Au Caire Clémentine aurait dû avoir droit à la « première » d’Aïda, mais la représentation en fut retardée jusque fin 1871 en raison du siège de Paris où Mariette se trouvait bloqué avec les décors et les costumes, et c’est à Rigoletto qu’assista sans doute Clémentine en 1869. Rigoletto…. où le roi s’amuse… Le roi s’amuse, les fêtes durent, et… le 10 avril 1871 une petite Mathilde nait au Caire, officiellement de père inconnu. Le khédive incitera alors Clémentine à rentrer en France, la raccompagnant lors d’un de ses voyages ultérieurs. Quelles furent les conditions exactes du séjour d’au moins 3 ans de Clémentine en Egypte ? Fréquentait-elle occasionnellement les palais du Khédive, où était-elle « intégrée » au harem de ce dernier (on sait que même plus tard, lors de son exil forcé d’Egypte, Ismaïl Pacha ne se déplaçait qu’avec ses deux yachts dont chacun hébergeait 40 concubines, dont des Européennes) ? Ou bien travaillait elle comme de nombreux domestiques parisiens recrutés à l’occasion des fêtes d’inauguration ? En tout cas selon ses confidences faites plus tard à sa cousine, sa fille est l’enfant d’Ismaïl Pacha.

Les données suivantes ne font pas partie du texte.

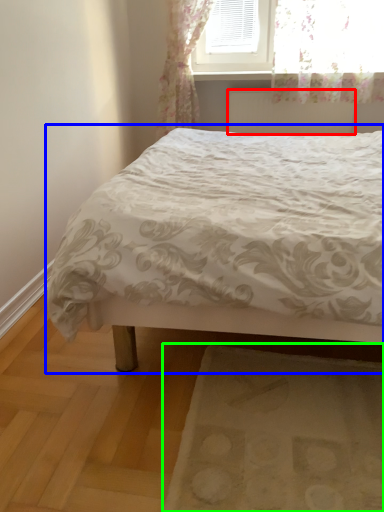
Question: Considering the real-world distances, which object is farthest from radiator (highlighted by a red box)? bed (highlighted by a blue box) or mat (highlighted by a green box)?

Choices:
 (A) bed
 (B) mat

Answer: (B)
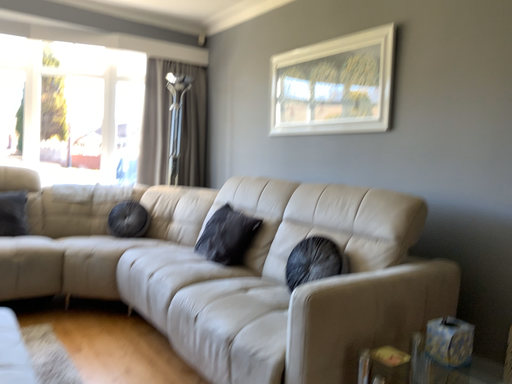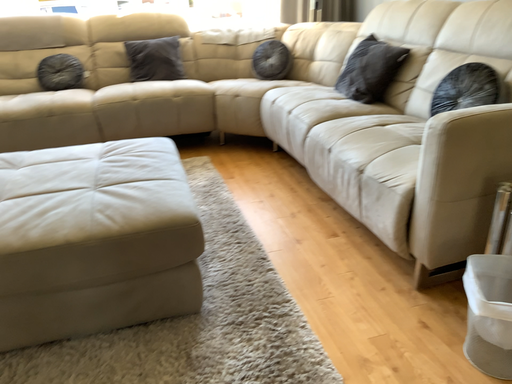
Question: How did the camera likely rotate when shooting the video?

Choices:
 (A) rotated right
 (B) rotated left

Answer: (B)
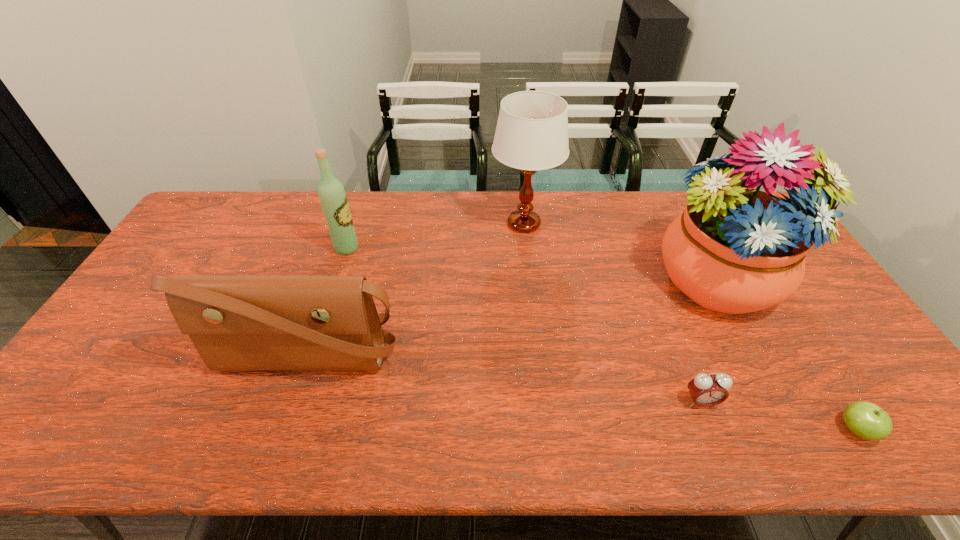
I want to click on blank space located 0.350m on the front-facing side of the wine bottle, so click(467, 248).

Where is `free point located on the front flap of the satchel`? The width and height of the screenshot is (960, 540). free point located on the front flap of the satchel is located at coordinates (284, 423).

Find the location of a particular element. The width and height of the screenshot is (960, 540). free point located on the clock face of the alarm clock is located at coordinates (718, 447).

You are a GUI agent. You are given a task and a screenshot of the screen. Output one action in this format:
    pyautogui.click(x=<x>, y=<y>)
    Task: Click on the vacant space situated 0.300m on the left of the apple
    The height and width of the screenshot is (540, 960).
    Given the screenshot: What is the action you would take?
    pyautogui.click(x=705, y=430)

Identify the location of object that is at the far edge. This screenshot has height=540, width=960. (532, 130).

Identify the location of object at the near edge. (866, 420).

Locate an element on the screen. flower arrangement that is at the right edge is located at coordinates (734, 249).

Image resolution: width=960 pixels, height=540 pixels. I want to click on apple at the right edge, so click(866, 420).

In order to click on object present at the near right corner in this screenshot , I will do `click(866, 420)`.

You are a GUI agent. You are given a task and a screenshot of the screen. Output one action in this format:
    pyautogui.click(x=<x>, y=<y>)
    Task: Click on the vacant space at the far edge
    The image size is (960, 540).
    Given the screenshot: What is the action you would take?
    (x=676, y=214)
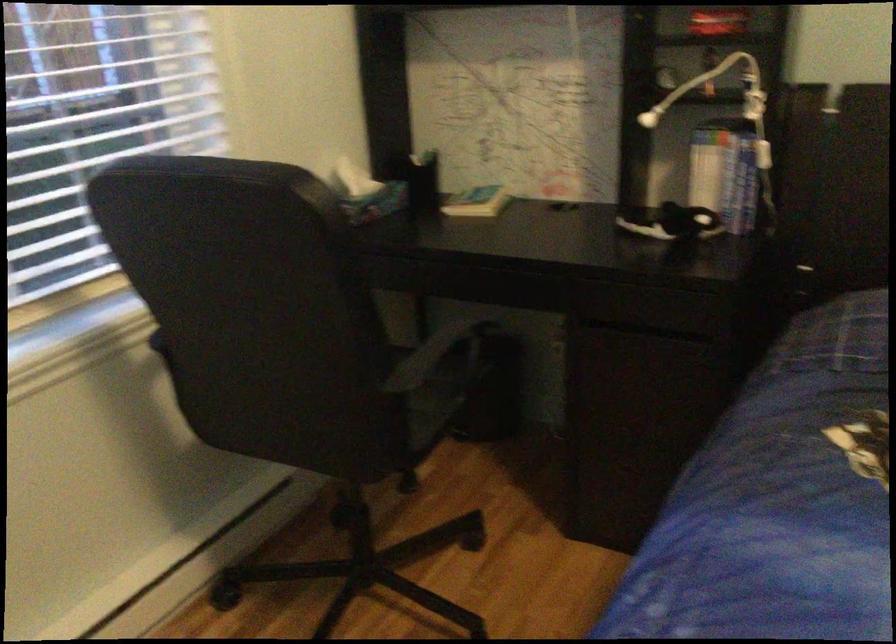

Le pont Kars-el-Nil et le palais favori (aujourd’hui disparu) du Khédive au Caire, The Cairo Postcard Trust Ed.
Clémentine rentrée à Paris, son père et sa belle mère semblent aux abonnés absents, mais elle va épouser en 1874 son cousin germain du côté maternel, Paul Delattre, originaire de Crespin près de Valenciennes (Nord), qui va reconnaître et légitimer la fillette de trois ans de son épouse. Paul donnera un petit frère à Mathilde l’année suivante. Il décédera en août 1886, mais offrira un univers de fleurs à Mathilde ! Car au village des oncles, chez Delattre, on est jardiniers, et Mathilde séjournera souvent à Crespin avec ses cousins et cousines, et y reviendra souvent jusqu’en 1914. Mission accomplie donc pour Paul Delattre, qui donnera aussi la signature de Mathilde sur d’autres fleurs à venir !


L’église de Crespin (Nord) fleurie par Mathilde Delattre en 1908, et sa signature d’artiste.
Mathilde a donc des origines dans le Béarn (Casajeus) , en Angleterre (Dobson), dans le Nord de la France (Lemoine et Delattre), en Egypte/Turquie, … et sans doute en Circassie par la mère d’Ismail Pacha ! Un melting-pot d’où vont sortir de belles couleurs.

Mathilde avant Mathilde Delattre: une aquarelle précoce, elle n’a pas encore adopté sa signature d’artiste (coll. particulière, non datée).